Bosan merupakan hal yang lumrah. Bosan dapat terjadi di berbagai jenjang umur. Bahkan, hal yang semula begitu disukai, namun jika terlalu sering, dapat muncul pula kebosanan. Ambil contoh, pada makanan favoritmu. Cobalah makan makanan favoritmu tiga kali sehari, lalu lakukan itu di hari-hari kemudian. Yang terjadi Anda untuk kemudian berada pada satu titik bosan.
Rasa bosan juga dapat dijumpai, ketika menghadapi tantangan yang terlau susah atau terlalu mudah. Terlalu mudah, maka tak menantang lagi lama-lama. Terlalu susah, maka dapat bosan, kesal, frustasi, sungguh begitu sukar tantangan ini. Maka ada kecenderungan untuk meninggalkan saja tantangan tersebut.
Bila rasa bosan terjadi, sesungguhnya seseorang dapat melakukan aktivitas yang dapat memberi dopamin jangka panjang yang sehat, yakni melalui kegiatan berolahraga ataupun kegiatan di alam.

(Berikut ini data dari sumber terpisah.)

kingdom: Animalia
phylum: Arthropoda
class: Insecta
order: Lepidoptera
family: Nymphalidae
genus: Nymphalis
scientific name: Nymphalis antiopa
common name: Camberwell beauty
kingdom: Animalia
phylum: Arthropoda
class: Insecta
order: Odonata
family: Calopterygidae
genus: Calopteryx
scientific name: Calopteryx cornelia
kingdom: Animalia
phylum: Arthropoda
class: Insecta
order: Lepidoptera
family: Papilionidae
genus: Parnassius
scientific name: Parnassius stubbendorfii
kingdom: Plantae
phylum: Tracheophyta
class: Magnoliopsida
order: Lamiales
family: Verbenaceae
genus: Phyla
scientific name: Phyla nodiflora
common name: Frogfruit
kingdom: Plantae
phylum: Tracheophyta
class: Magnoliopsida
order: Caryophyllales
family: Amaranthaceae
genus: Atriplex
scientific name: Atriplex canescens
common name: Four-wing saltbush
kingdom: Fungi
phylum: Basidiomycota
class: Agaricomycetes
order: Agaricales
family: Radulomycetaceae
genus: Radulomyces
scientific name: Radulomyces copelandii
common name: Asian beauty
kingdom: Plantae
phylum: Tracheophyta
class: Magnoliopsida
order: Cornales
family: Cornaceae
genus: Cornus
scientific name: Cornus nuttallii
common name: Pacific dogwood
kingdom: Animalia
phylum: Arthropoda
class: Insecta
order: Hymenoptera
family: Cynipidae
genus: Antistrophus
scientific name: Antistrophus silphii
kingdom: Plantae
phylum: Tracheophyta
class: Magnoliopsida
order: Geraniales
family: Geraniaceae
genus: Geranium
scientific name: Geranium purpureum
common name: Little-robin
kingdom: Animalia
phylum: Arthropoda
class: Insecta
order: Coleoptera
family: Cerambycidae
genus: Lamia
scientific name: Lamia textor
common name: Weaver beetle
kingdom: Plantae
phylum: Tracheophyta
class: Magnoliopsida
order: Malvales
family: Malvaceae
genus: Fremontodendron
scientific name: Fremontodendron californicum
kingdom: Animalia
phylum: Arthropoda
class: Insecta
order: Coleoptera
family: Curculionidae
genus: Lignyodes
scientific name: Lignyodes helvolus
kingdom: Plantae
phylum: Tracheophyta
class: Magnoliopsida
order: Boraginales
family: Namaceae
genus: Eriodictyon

Bila rasa bosan terjadi, seseorang juga dapat menempuh opsi lainnya. Ambil contoh, ketika telah begitu terbiasa dengan rute pulang-pergi tertentu. Maka ada masanya begitu bosan dengan rute yang itu-itu lagi. Maka cobalah rute lainnya untuk pulang dan pergi.
Rasa bosan dapat muncul karena telah terlalu kerap, telah begitu berulang, maka cobalah lakukan hal lainnya atau bisa pula dengan melakukan perubahan urutan mengerjakan sesuatu. Dengan begitu maka mengeksplorasi aneka kemungkinan, aneka opsi lainnya.
Rasa bosan sesungguhnya merupakan hal yang wajar dan lazim. Namun, tantangannya pula kini, yakni dengan seiring melekatnya teknologi pada keseharian. Maka bosan coba ditanggulangi dengan dopamin kilat. Dopamin kilat ini, di antaranya dengan bermain media sosial, yang membantu seseorang terjaga, terhubung, terstimulasi. Namun, perlu diingat dopamin kilat macam itu, perlu diisi lagi dan lagi. Maka dapat menyebabkan screentime seseorang begitu kerap. Dikarenakan ketika bosan sedikit, “mencari dopamin” ke media sosial.
Bosan itu wajar, lazim, serta perlu. Di samping itu penting pula diperhatikan apa yang dilakukan ketika bosan melanda.